* EXERCISE GOAL
Could you count the lines in the entries beneath that hold the word "down"? Respond with the number alone.

━━━━━ DATASET EXCERPTS ━━━━━

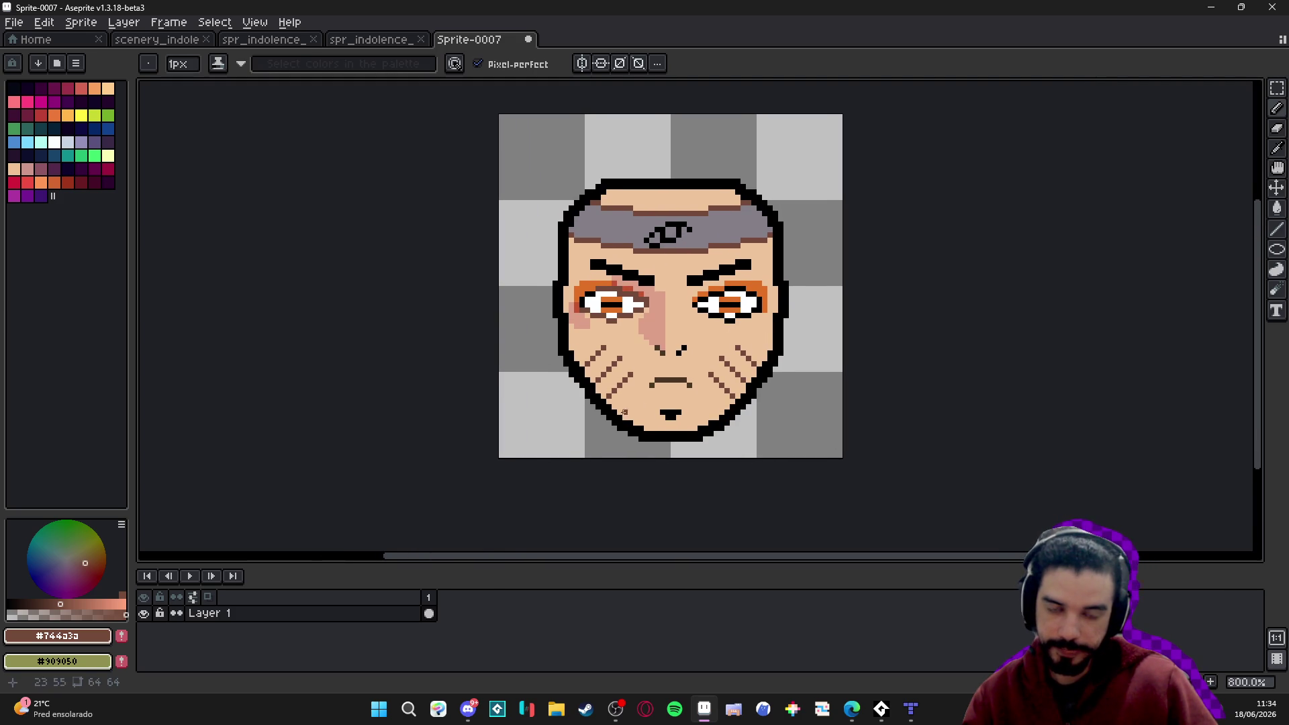
scroll(640, 407, "up", 1)
scroll(716, 370, "down", 1)
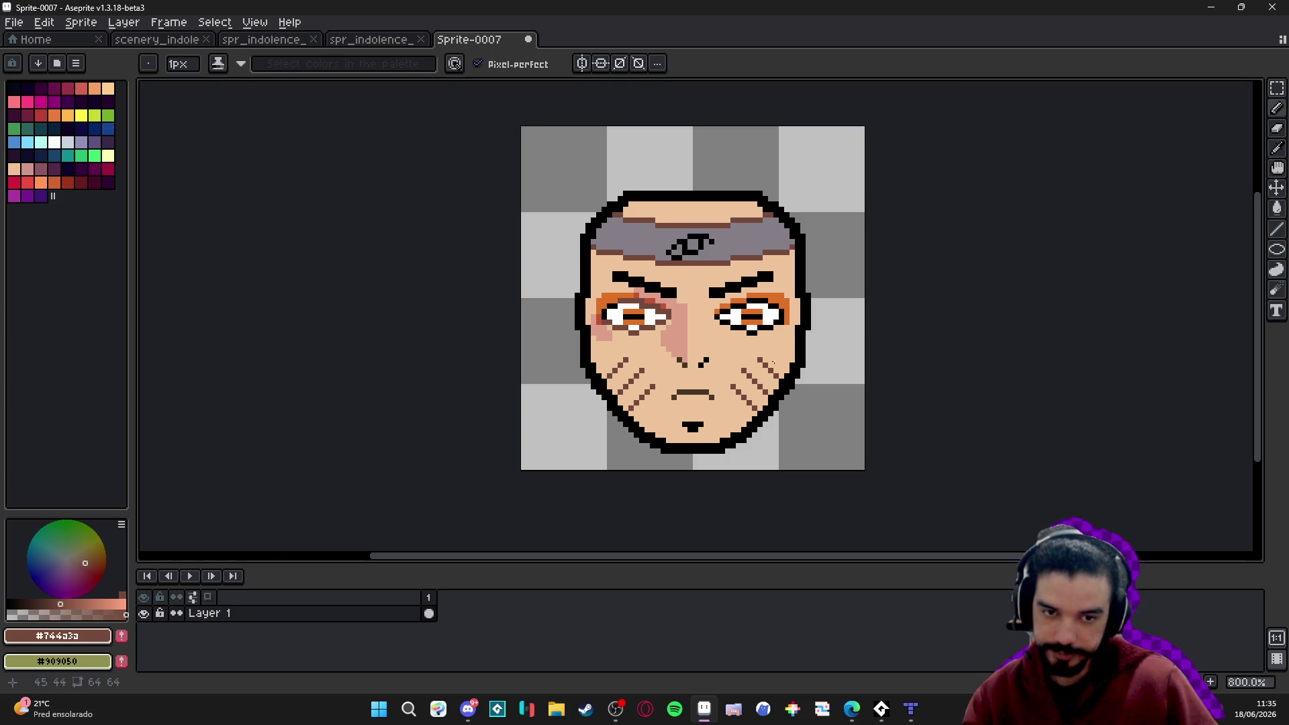
scroll(756, 366, "up", 3)
left_click(680, 297, "alt")
left_click(673, 316)
key("ctrl+z")
scroll(679, 322, "down", 3)
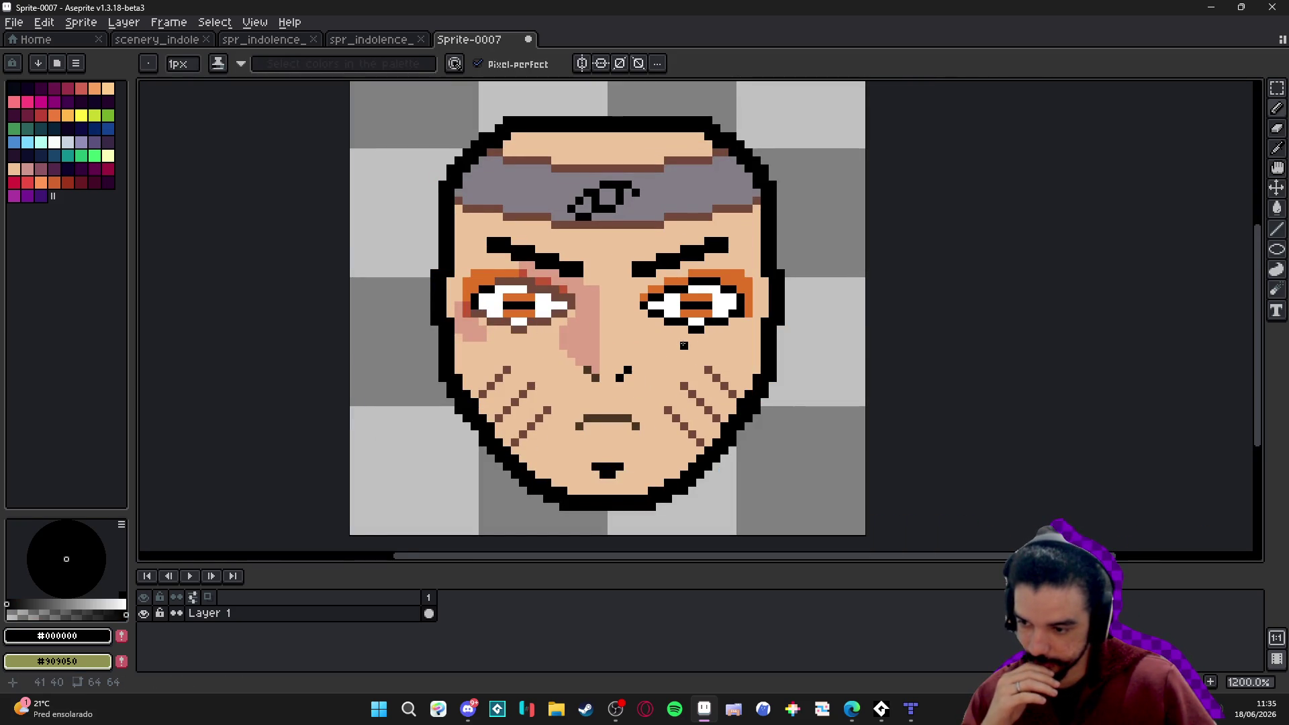
scroll(683, 345, "down", 3)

━━━━━

* SOLVED PROBLEM
3